● **WORK TO BE COMPLETED**:
Output the entries exactly. Start at the first line, finish with the line containing "G04 leading zeros", and omit the pictures.

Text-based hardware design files
★ ★ ★

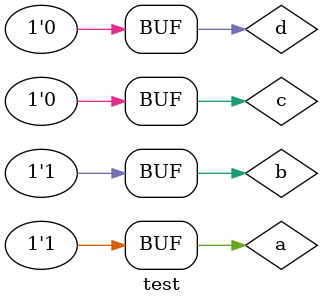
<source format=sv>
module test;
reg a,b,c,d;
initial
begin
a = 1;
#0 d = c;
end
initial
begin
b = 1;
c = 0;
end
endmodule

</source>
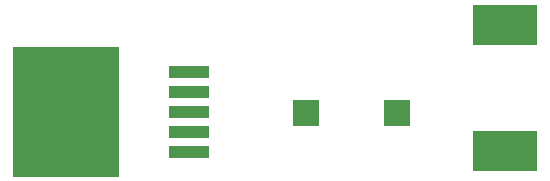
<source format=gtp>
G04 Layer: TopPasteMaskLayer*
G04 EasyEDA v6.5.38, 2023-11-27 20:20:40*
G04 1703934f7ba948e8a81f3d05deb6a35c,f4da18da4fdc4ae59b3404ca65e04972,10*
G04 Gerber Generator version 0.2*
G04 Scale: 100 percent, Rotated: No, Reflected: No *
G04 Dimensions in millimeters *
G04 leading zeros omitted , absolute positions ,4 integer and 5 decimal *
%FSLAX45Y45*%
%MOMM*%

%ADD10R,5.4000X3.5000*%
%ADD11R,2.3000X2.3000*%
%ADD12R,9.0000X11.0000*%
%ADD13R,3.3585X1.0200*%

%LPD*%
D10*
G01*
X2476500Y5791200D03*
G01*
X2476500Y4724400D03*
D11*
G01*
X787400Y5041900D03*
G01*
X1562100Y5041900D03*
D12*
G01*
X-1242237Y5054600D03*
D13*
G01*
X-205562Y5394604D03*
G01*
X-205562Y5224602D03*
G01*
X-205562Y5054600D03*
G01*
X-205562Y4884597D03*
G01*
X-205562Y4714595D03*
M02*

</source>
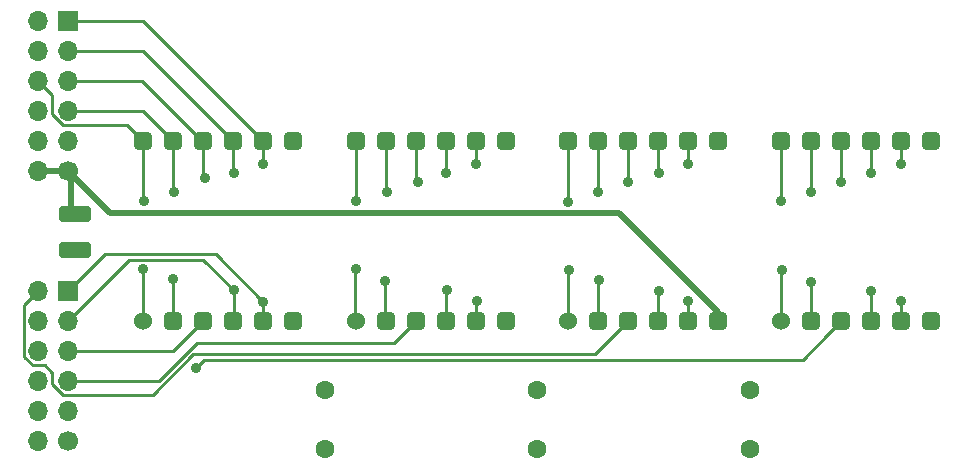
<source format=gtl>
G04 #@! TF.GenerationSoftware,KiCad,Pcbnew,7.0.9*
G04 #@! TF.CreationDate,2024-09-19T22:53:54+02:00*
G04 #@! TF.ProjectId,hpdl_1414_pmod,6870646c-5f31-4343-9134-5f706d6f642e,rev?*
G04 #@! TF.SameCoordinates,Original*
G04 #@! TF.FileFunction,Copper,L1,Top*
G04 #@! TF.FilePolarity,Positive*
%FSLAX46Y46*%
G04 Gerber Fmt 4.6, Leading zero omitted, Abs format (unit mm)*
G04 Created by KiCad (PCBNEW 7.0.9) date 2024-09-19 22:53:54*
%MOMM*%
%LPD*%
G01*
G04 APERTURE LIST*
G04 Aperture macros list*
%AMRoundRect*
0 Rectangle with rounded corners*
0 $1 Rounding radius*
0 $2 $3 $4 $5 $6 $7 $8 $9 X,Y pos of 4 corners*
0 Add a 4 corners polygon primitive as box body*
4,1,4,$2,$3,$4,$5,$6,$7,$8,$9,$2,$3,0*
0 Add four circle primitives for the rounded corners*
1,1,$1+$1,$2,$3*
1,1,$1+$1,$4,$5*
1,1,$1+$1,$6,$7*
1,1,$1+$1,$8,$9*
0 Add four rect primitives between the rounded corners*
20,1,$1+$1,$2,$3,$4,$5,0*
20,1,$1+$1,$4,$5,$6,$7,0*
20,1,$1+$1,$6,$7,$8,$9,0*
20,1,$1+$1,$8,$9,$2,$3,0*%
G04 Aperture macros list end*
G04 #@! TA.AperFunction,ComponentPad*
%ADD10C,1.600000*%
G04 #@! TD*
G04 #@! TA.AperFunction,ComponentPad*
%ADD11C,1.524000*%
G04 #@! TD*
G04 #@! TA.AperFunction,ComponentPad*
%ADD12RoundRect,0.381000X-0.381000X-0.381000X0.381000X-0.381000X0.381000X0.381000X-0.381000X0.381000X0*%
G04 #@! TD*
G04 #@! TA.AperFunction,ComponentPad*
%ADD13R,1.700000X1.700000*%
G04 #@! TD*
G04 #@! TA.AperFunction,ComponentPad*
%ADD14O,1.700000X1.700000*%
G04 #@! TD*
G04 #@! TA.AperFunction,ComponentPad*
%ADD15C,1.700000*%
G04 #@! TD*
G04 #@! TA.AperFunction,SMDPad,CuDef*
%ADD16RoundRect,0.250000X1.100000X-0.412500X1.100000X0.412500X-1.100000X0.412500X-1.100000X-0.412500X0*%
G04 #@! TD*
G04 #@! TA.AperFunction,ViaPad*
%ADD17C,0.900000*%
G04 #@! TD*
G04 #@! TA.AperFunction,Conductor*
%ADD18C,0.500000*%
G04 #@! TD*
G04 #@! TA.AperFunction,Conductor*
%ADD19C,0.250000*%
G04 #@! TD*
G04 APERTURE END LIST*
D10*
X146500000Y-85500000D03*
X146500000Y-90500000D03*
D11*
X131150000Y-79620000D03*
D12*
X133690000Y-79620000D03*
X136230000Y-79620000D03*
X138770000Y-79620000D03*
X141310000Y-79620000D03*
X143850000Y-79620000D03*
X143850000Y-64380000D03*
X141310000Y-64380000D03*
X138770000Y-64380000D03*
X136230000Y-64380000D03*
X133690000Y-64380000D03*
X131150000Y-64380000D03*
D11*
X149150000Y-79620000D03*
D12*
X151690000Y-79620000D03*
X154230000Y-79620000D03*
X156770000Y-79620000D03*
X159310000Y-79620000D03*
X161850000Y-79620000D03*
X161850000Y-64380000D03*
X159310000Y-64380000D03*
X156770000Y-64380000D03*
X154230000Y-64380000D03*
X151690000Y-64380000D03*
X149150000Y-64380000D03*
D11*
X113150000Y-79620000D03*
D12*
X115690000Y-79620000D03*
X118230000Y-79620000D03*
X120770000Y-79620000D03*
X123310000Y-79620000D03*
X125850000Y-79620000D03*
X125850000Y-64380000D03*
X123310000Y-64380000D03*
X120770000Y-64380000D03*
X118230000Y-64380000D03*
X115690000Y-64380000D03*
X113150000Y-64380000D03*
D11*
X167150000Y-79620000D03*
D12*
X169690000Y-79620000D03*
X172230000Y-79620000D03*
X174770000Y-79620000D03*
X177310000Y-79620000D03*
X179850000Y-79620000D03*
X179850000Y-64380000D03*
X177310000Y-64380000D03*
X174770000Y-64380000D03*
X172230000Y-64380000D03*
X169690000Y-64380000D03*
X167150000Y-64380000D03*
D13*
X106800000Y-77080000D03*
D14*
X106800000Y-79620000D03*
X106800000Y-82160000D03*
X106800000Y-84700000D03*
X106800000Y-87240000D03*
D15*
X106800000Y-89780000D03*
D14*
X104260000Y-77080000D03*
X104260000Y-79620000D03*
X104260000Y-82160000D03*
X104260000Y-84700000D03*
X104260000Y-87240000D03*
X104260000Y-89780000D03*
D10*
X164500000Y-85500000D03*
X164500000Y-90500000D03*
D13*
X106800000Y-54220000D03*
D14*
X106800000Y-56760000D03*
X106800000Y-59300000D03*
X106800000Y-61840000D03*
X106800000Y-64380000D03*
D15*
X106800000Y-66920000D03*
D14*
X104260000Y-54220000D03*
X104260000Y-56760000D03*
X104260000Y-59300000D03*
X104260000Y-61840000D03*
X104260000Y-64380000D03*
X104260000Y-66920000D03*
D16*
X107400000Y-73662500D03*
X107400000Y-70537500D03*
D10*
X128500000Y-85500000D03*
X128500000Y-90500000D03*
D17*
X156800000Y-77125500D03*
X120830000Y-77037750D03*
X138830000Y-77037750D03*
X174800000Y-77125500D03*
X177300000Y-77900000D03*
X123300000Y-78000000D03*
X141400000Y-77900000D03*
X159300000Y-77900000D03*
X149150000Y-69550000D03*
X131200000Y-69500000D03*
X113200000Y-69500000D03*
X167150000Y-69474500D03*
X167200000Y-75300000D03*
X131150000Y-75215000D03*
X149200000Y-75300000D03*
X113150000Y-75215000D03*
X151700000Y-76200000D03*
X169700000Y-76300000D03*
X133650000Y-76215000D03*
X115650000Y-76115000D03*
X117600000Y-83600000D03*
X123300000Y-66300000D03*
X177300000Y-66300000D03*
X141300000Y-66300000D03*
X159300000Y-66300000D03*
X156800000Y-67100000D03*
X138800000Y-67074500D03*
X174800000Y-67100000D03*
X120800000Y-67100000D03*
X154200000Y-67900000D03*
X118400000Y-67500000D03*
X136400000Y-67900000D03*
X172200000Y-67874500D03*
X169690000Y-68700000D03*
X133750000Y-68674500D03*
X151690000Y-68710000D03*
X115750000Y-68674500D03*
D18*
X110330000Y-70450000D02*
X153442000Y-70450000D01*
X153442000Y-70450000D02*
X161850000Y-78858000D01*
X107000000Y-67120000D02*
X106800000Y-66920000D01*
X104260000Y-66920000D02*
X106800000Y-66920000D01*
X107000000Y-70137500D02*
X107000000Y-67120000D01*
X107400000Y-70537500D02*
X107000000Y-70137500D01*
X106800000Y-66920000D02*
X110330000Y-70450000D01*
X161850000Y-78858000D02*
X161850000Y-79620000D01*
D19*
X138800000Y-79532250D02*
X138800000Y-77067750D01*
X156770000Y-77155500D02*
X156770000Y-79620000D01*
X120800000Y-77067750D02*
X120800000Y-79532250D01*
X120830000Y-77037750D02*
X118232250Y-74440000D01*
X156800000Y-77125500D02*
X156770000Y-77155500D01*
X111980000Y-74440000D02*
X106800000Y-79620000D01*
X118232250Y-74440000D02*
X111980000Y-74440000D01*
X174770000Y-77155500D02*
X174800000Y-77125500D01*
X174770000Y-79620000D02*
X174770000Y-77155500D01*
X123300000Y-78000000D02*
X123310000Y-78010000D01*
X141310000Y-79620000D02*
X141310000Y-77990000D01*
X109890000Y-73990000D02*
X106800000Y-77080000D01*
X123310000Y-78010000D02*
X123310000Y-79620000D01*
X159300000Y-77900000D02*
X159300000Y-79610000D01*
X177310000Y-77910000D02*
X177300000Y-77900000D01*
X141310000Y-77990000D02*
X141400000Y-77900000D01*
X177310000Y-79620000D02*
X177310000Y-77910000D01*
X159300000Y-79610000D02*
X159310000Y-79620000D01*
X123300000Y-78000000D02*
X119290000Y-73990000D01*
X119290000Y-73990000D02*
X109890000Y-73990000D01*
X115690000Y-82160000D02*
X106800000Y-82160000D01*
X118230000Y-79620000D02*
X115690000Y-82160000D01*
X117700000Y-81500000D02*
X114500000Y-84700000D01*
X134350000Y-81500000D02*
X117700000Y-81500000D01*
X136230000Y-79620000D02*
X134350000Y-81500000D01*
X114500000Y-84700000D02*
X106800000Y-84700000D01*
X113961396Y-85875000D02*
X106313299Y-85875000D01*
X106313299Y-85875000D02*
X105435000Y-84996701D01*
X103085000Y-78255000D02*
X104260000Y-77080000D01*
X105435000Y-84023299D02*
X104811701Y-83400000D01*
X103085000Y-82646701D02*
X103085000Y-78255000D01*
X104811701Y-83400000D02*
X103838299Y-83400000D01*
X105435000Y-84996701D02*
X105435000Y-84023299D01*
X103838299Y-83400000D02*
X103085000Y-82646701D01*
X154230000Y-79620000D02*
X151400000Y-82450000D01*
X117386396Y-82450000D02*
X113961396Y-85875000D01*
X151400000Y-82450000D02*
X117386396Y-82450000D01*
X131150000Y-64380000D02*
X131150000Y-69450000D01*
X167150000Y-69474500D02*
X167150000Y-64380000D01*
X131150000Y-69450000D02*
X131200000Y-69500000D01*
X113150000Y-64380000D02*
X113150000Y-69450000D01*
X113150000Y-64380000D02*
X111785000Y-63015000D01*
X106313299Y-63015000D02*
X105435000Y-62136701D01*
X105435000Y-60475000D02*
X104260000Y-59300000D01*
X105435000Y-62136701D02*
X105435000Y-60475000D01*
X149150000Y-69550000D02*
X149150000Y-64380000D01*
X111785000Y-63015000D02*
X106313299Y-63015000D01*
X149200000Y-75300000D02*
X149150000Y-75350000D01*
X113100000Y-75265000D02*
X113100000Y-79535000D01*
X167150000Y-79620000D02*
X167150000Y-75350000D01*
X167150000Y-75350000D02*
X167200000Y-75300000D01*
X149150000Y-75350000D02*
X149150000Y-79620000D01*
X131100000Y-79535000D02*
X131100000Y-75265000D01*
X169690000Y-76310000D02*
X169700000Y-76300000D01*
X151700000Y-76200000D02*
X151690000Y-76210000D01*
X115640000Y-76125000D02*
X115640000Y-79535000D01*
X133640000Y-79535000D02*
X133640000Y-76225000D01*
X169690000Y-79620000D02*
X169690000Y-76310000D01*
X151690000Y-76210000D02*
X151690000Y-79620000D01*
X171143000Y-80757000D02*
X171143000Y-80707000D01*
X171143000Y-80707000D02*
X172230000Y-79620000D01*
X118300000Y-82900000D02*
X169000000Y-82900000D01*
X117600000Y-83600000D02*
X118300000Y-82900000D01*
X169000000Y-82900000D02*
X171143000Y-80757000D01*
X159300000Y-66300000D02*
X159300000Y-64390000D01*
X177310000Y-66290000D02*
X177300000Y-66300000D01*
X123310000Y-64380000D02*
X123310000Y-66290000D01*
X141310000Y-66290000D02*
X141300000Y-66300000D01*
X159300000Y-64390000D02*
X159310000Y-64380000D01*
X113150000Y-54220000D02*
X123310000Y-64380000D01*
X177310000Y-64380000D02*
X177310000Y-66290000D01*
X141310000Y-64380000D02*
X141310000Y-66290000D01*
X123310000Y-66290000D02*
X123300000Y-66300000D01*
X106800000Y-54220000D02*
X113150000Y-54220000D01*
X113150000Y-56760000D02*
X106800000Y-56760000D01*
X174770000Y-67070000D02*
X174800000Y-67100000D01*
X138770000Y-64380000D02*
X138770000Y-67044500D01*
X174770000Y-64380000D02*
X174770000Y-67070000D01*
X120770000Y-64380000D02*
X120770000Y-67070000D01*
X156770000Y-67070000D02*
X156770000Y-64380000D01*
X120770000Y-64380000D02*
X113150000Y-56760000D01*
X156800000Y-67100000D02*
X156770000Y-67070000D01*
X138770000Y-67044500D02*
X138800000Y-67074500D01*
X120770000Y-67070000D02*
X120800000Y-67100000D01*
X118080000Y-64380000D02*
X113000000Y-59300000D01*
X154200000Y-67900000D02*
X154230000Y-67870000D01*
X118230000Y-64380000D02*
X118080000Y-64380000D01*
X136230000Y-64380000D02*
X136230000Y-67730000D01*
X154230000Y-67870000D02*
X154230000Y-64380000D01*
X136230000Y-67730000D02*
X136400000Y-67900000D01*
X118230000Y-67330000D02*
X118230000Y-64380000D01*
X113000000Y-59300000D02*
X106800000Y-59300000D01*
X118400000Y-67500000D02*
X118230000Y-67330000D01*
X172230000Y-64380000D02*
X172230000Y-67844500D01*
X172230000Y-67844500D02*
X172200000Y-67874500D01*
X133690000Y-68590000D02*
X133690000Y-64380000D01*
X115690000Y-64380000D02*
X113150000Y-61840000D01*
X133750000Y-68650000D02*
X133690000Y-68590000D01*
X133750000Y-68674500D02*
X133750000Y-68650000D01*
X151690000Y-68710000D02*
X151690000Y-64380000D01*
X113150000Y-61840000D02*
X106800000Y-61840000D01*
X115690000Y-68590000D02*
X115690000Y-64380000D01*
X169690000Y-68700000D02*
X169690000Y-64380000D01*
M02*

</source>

★ ★ ★

● **TASK RESULT**:
<source format=sv>
module test;
reg a,b,c,d;
initial
begin
a = 1;
#0 d = c;
end
initial
begin
b = 1;
c = 0;
end
endmodule

</source>
<source format=gtp>
G04 Layer: TopPasteMaskLayer*
G04 EasyEDA v6.5.38, 2023-11-27 20:20:40*
G04 1703934f7ba948e8a81f3d05deb6a35c,f4da18da4fdc4ae59b3404ca65e04972,10*
G04 Gerber Generator version 0.2*
G04 Scale: 100 percent, Rotated: No, Reflected: No *
G04 Dimensions in millimeters *
G04 leading zeros omitted , absolute positions ,4 integer and 5 decimal *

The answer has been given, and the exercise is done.